Arati Baladas, a 20-year-old Bangladeshi woman, lost her mother and her right foot when Rana Plaza collapsed around her in 2013. For Acree Bell Lassiter, now 89, being a creeler, replacing empty spools in a cotton mill in Roanoke Rapids, North Carolina, helped her buy her first car and rent a room.
The promise of a job as a seamstress lured Rotchana Sussman from rural Thailand to El Monte, California, where she ended up working as a virtual slave, putting in 18-hour days in a converted home that was eventually raided by authorities.
These are just some of the women who make your clothes.
The global garment industry is worth $3 trillion, or about 2 percent of the world’s gross domestic product. In some countries, like Bangladesh, textiles are the main export. In the United States, castoffs are filling landfills while the countryside is dotted with vacant 20th-century textile mills and factories. The sprawling industry has moved around the world, paying low wages and producing ever-cheaper fabric at ever-faster rates.
For some women, the garment industry has meant opportunity, independence. “My daddy never gave, he never gave us girls any money,” reflects Lassiter. She grew up in rural North Carolina, in poverty. Then, during World War II, she joined the Roanoke Rapids textile mills. It was hard work but she says, “it was good to be making money, and [to be able to] take care of yourself.”
Read more of her story from AWL's Wear and Tear series here: Her job at the mill bought her a new, better life
For others, it is a job that comes with a steep price. At the clandestine factory where Rotchana Sussman was held against her will, in Los Angeles, she would sometimes whisper to her friend, “We’re gonna have to get out of here at some point.” She spent about a year and a half captive until authorities rescued her and the other slave laborers.

- **WHAT IS ASKED**
1 - Answer these questions about the passage on women garment workers:
(a) How old is Acree Bell Lassiter now?
(b) What share of the world's gross domestic product is the global garment industry worth?
(c) About how long was Rotchana Sussman held captive?
2 - Write out the passage on women garment workers from "The global garment" up to and including "at ever-faster rates.", swapping "landfills" for "garbage dumps".
Rely only on the text to answer.

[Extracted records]
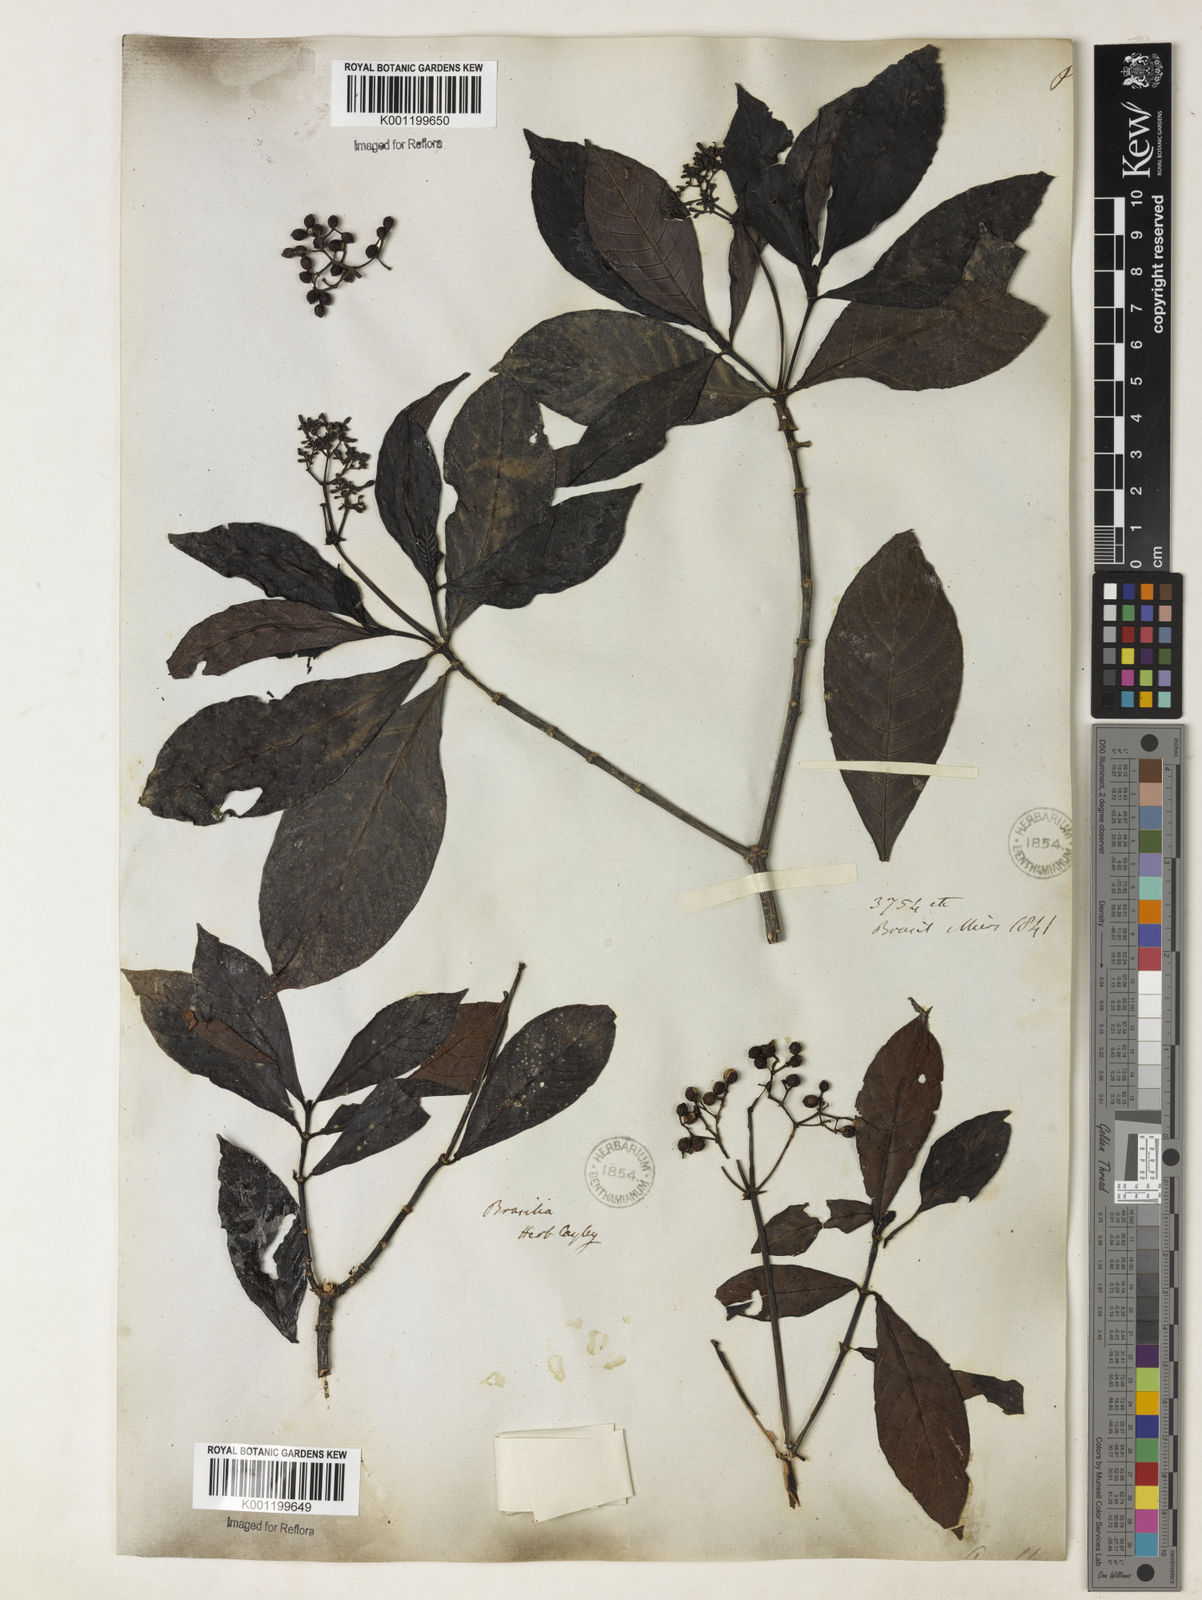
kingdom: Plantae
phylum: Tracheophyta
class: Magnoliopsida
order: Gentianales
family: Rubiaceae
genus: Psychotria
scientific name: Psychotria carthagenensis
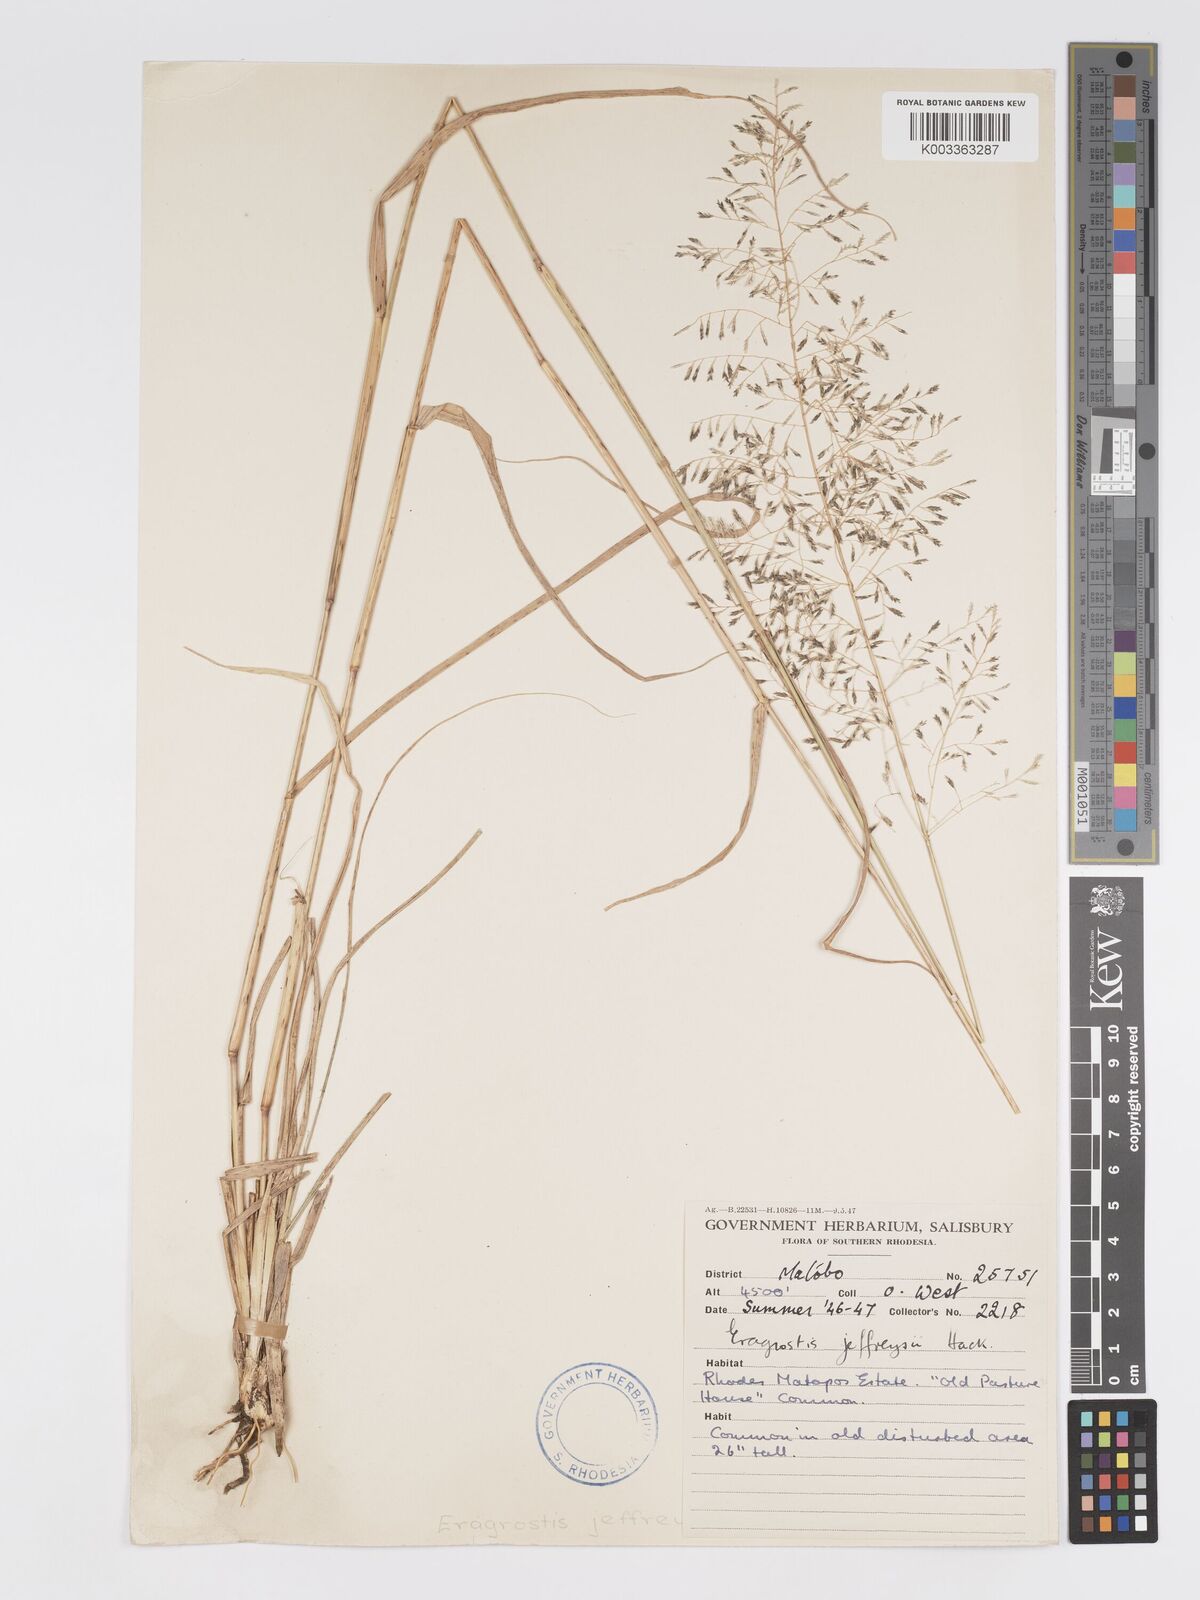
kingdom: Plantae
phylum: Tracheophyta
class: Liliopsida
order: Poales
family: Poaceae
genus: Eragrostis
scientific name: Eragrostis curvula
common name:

- **SOLUTIONS PER TASK**
1 -
(a) 89
(b) About 2 percent
(c) About a year and a half

2 -
The global garment industry is worth $3 trillion, or about 2 percent of the world’s gross domestic product. In some countries, like Bangladesh, textiles are the main export. In the United States, castoffs are filling garbage dumps while the countryside is dotted with vacant 20th-century textile mills and factories. The sprawling industry has moved around the world, paying low wages and producing ever-cheaper fabric at ever-faster rates.